Tobacco: A Manmade Epidemic
“The beauty of causal diagrams is that they make the source of bias obvious.”
Paradoxes galore
Causal paradoxes shine a spotlight onto patterns of intuitive causal reasoning that clash with the logic of probability and statistics
The perplexing Monty hall problem
The berkson’s paradox
The Simpson’s paradox
Beyond adjustment: The conquest of Mount Intervention
Second level of the ladder of Causation: the level of intervention
Back door adjustment formula & Front door criterion
Case of Dr. John Snow: skeptical of the miasma theory
What is “good” and “bad” cholesterol?
Counterfactuals: Mining the words that could have been
Responsibility and blame, regret and credit: these concepts are the currency of a causal mind. To make any sense of them, we must be able to compare what did happen with what would have happened under some alternative hypothesis
How the language of counterfactuals can capture this elusive notion and how to estimate the probability that a defendant is culpable
Mediation: Search for mechanism
The search for mechanisms is critical to science, as well as to everyday life, because different mechanisms call for different actions when circumstances change
Direct effects (which do not pass through a mediator) and Indirect effects (which do)
In search of language: The Berkeley admission paradox
Mediation in linear wonderland
The Big data, AI & Big question
Author’s thought on Big data & AI
How do we extract meaning from all these numbers, bits, and pixels?

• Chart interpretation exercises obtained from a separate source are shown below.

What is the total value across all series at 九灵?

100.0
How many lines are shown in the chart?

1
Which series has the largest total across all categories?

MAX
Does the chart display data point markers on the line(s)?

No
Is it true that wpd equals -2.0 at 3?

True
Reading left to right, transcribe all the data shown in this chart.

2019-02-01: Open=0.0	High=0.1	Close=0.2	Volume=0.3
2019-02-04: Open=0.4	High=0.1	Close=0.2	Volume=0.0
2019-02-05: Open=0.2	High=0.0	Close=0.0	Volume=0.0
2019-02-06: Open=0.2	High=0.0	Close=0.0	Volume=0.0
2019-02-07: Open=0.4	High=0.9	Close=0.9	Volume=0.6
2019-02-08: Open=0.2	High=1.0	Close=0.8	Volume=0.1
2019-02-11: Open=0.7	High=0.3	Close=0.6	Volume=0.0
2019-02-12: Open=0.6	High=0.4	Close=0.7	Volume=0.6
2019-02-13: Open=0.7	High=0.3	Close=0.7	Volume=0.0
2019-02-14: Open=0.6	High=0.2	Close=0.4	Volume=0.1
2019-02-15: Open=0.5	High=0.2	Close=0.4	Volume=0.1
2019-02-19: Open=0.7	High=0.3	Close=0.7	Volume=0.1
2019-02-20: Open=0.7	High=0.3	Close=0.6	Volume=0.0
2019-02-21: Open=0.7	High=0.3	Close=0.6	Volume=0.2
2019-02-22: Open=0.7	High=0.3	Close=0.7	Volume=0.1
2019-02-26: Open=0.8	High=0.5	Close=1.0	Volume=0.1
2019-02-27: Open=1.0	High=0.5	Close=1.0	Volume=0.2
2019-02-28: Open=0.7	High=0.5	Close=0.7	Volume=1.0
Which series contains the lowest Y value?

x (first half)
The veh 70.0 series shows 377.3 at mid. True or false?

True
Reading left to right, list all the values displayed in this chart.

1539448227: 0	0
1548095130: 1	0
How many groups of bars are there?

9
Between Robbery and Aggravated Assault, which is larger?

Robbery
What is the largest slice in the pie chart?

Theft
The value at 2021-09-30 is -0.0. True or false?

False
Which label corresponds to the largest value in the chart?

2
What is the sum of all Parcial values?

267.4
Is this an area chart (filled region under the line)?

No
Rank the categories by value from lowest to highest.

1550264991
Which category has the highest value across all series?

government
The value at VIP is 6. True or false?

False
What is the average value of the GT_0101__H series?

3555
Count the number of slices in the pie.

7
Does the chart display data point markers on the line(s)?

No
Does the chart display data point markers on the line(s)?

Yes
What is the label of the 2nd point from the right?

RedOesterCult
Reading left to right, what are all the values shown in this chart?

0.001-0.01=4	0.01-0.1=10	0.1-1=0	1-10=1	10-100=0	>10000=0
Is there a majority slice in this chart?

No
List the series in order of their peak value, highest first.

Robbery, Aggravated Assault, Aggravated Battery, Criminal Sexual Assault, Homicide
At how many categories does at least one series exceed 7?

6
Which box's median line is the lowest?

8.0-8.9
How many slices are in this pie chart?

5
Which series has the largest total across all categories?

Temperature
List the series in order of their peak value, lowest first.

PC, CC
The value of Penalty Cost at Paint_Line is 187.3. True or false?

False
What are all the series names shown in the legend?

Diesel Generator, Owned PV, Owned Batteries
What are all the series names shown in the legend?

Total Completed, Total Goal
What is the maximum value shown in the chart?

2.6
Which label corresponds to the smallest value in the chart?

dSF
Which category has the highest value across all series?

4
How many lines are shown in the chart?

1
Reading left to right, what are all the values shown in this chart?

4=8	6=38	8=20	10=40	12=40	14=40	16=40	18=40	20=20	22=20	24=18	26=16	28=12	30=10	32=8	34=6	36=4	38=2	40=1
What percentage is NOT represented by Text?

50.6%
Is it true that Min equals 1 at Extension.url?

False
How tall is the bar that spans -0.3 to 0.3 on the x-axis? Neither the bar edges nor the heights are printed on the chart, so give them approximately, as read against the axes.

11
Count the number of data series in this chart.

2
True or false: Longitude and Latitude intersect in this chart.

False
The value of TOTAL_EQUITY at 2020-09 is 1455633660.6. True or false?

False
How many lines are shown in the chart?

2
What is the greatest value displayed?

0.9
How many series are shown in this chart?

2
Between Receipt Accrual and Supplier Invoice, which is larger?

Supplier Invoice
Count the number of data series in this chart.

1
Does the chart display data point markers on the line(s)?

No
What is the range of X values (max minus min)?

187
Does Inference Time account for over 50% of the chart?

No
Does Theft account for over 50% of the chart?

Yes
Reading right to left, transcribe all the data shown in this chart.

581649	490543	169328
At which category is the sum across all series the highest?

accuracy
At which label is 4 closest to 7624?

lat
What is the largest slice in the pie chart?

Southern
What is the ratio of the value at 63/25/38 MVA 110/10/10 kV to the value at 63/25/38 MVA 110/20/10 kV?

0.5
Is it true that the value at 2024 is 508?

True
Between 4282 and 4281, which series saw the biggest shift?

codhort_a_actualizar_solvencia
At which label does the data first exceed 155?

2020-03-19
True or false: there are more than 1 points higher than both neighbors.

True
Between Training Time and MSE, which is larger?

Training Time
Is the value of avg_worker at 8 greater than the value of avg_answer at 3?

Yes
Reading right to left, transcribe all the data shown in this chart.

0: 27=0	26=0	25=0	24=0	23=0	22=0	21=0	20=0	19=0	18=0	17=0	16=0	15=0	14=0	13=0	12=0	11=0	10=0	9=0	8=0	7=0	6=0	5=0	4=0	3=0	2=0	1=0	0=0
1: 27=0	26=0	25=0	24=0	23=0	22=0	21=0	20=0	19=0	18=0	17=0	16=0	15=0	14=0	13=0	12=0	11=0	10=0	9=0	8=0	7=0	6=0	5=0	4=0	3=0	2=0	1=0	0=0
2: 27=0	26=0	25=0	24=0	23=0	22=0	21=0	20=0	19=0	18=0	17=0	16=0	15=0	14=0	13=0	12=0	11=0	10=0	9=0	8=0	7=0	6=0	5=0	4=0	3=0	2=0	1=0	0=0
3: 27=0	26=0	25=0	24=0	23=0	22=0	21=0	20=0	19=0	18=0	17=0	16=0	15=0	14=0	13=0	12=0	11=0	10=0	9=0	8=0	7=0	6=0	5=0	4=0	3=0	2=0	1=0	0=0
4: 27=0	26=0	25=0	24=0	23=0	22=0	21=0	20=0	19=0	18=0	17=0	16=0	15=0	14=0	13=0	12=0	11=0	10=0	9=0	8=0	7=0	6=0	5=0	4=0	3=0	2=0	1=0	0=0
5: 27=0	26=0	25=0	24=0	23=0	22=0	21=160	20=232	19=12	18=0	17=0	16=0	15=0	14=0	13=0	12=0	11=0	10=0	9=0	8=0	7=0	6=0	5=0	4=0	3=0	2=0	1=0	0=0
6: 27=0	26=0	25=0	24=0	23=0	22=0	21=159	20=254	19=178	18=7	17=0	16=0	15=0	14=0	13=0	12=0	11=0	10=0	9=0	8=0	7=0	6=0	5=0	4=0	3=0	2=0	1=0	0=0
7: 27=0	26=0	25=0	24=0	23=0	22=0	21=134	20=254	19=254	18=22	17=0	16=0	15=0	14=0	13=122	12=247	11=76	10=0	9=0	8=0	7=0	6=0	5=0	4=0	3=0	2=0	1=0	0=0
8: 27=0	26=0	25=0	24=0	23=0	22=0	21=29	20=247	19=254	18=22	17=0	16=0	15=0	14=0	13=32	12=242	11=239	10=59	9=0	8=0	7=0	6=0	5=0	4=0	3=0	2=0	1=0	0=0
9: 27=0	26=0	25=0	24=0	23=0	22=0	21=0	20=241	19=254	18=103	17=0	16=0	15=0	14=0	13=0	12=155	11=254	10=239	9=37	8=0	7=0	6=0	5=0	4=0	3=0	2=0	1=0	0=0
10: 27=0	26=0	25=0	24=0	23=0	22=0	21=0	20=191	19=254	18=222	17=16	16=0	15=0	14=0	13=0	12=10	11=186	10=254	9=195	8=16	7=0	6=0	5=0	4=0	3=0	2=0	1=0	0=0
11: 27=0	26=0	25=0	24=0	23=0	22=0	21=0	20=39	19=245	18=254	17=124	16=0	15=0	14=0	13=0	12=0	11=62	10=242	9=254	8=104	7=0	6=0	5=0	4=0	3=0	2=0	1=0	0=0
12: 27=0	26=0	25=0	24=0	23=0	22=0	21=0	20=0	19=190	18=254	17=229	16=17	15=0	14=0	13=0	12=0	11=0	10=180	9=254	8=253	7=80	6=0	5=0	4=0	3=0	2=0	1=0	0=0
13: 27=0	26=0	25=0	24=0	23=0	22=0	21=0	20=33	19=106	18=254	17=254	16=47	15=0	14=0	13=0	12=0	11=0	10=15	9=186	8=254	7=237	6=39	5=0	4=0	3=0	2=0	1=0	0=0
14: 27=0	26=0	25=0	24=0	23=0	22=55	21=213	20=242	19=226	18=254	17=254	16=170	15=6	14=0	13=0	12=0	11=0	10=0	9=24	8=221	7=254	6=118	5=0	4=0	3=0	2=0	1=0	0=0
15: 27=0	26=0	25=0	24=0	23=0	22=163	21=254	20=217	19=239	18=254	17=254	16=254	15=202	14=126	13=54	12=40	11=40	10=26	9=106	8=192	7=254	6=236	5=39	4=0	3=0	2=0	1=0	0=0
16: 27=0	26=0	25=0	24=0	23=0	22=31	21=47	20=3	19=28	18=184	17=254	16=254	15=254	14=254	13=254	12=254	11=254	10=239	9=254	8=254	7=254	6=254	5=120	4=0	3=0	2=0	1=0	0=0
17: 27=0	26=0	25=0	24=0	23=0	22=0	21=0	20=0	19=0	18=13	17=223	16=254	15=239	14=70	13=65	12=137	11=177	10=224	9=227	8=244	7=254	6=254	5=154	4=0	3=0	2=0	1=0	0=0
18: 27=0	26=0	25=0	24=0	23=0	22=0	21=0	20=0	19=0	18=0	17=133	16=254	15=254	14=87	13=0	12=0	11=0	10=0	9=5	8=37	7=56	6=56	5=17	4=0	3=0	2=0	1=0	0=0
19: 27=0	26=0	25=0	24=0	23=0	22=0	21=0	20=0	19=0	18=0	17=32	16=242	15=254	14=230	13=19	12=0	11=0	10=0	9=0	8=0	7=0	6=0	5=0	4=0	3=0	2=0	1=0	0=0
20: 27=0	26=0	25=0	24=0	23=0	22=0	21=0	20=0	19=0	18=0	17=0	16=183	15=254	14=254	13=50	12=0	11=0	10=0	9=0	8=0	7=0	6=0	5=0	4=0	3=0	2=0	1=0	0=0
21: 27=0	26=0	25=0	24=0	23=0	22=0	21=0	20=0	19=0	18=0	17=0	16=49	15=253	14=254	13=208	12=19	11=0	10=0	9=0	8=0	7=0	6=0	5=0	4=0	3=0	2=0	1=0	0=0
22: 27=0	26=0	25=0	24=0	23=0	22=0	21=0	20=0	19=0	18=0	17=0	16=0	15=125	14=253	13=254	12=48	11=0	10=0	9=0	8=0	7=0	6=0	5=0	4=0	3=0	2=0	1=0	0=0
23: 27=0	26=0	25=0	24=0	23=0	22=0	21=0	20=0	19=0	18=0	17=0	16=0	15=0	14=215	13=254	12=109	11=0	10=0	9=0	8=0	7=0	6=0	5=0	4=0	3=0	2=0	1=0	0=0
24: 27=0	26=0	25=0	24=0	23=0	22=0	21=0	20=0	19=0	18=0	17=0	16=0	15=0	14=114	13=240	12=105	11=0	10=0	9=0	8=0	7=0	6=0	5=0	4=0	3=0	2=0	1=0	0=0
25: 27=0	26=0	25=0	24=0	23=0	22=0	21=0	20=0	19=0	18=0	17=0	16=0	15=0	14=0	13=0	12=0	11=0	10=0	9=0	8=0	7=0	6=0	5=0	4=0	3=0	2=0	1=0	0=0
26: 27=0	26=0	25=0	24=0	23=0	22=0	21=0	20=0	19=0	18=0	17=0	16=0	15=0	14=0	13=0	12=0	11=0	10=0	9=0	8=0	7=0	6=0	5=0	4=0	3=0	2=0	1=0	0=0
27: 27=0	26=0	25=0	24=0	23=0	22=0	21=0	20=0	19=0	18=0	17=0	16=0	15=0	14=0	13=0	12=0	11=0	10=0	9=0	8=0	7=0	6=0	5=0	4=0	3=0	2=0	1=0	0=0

In technical terms, machine-learning methods today provide us with an efficient way of going from finite sample estimates to probability distributions, and we still need to get from distributions to cause-effect relations
AI and free will: understanding the benefits of the illusion of free will is the key to the stubbornly enigmatic problem of reconciling it with determinism
My thoughts on reading this book:
Judea Pearl is well known computer scientist and philosopher for developing theory of causal and counterfactual inference based on structural models. Pearl was awarded with Turing Award for his fundamental contributions to artificial intelligence through the development of a calculus for probabilistic and causal reasoning. I am glad to read such an amazing book with well defined theories and insights.
This book teaches me the importance of asking the “WHY” and in the quest of finding answer to the question, you got to learn many things and eventually it leads you to the answer you are looking for. I agree to the pearls opinion on to mention the failures, as history never mentions the struggles or failures of unsuccessful experiments but they are also very important to get the right direction. Failures are essential steps for learning and growing.
Things I learned:
Data is not everything, it is how we interpret it
Skepticism are important
If you can express it in mathematical form, you are already half a way to go
Visualization (diagrams, graphs) are more powerful than equations
Historical debats can be server as learning
Possibilities and Probablities are everywhere
Observation is the key to find the answers
Human Brain is the most powerful thing we ever had
Causation: A quest for searching the answer to the “Why?”